■ Brief A
Condense the paragraph that opens "Camille Fallet's images" in the text on Bordeaux Métropole's landscapes, keeping its main facts.

■ Document section
□ □ □ □ □

Camille Fallet's images perfectly capture the explosion of the motor car, which has turned our relationship with the city and the landscape on its head. Although we all live in and use a metropolis, many of us know only tiny parts of it. We travel dozens of kilometres every day, but do we really know what lies between our home in Le Haillan and our workplace in Artigues? We've obviously built roads and roundabouts, housing estates and shopping areas on an unprecedented scale, which sometimes resemble living spaces that have been disengaged from the human body.

Our metropolis is growing ever larger and ever more complex. And in this respect, the metropolitan dynamic and the enthusiasm of the project must not make us lose sight of the humility that comes from the ground: building a metropolitan project without taking the time and trouble to explore it in depth, sharing it with society, would run the risk of being a monumental waste, a missed opportunity...

Bordeaux Métropole is now two years old. Our intention to devote our architecture biennial to landscape(s) should symbolise our desire to support the emergence of a "metropolitan culture", a shared culture based on knowledge of our territory.

Granted, the Anthology compiled by Camille Fallet is more a starting point, a series of questions, than an end in itself. Her experience of our city takes us back to (our own) experience of our landscapes, our spaces: experience of their scales, of the way in which they are arranged and juxtaposed, how they are constructed, developed, produced or 'produced'...

□ □ □ □ □

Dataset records
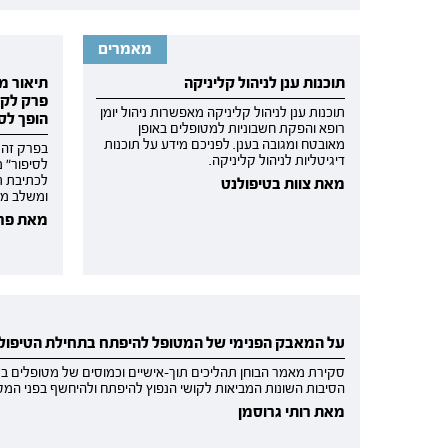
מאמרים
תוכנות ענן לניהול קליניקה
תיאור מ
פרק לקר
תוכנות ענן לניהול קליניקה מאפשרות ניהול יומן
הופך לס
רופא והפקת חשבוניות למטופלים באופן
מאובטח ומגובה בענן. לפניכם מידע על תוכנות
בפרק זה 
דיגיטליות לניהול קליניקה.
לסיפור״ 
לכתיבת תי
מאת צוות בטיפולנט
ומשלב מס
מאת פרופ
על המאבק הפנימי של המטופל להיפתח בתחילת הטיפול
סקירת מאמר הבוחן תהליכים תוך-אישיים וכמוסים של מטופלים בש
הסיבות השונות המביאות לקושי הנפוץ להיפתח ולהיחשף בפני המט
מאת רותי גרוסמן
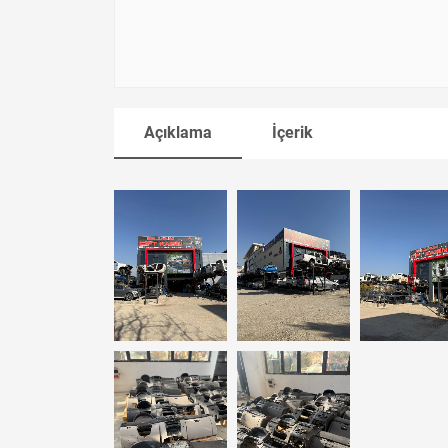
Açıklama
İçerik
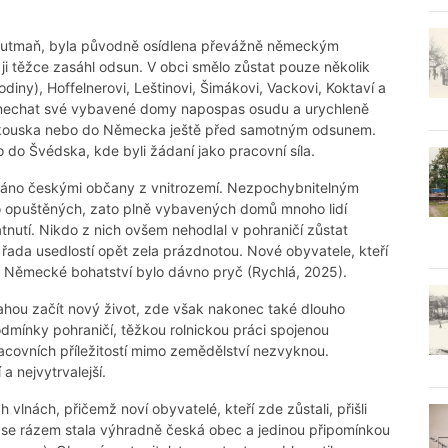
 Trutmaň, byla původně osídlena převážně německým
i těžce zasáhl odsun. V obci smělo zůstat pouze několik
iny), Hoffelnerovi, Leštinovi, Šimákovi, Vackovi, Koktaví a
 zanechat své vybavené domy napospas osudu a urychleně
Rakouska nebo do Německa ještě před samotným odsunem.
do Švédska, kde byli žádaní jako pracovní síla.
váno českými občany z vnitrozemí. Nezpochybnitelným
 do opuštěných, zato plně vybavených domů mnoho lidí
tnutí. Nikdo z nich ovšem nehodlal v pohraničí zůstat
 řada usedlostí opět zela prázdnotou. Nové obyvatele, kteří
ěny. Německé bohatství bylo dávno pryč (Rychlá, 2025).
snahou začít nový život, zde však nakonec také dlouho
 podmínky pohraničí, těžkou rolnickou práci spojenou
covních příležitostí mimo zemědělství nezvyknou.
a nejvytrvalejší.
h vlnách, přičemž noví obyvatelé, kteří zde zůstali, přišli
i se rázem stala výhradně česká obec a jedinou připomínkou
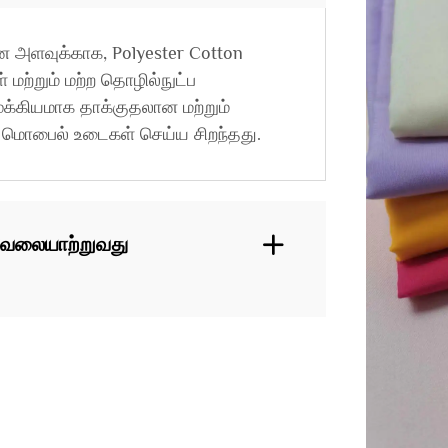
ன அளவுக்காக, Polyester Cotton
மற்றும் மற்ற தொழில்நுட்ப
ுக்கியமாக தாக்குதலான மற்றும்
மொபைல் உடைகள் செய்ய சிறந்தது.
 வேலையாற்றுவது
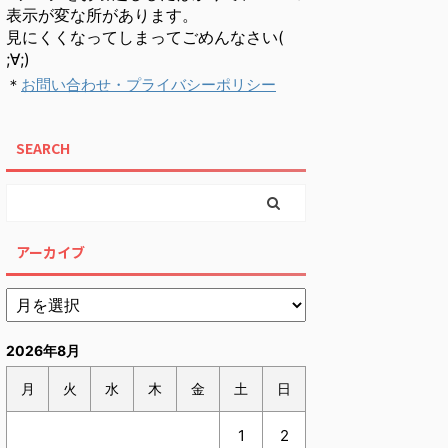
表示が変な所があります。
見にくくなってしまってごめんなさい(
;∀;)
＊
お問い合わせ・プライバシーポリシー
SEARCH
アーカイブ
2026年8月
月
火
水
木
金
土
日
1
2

□ □ □ □ □

■ Brief B
Locate every line of the listing that contains the string "zůstat", treating uppercase and lowercase letters as distinct.

■ Exercise response A
Camille Fallet's images capture how the motor car has overturned our relationship with the city and the landscape. Although we all live in and use a metropolis, many of us know only small parts of it. We travel dozens of kilometers daily without really knowing what lies between home in Le Haillan and work in Artigues. Roads, roundabouts, housing estates and shopping areas have been built on an unprecedented scale, and they sometimes resemble living spaces disengaged from the human body.

■ Exercise response B
i těžce zasáhl odsun. V obci smělo zůstat pouze několik
tnutí. Nikdo z nich ovšem nehodlal v pohraničí zůstat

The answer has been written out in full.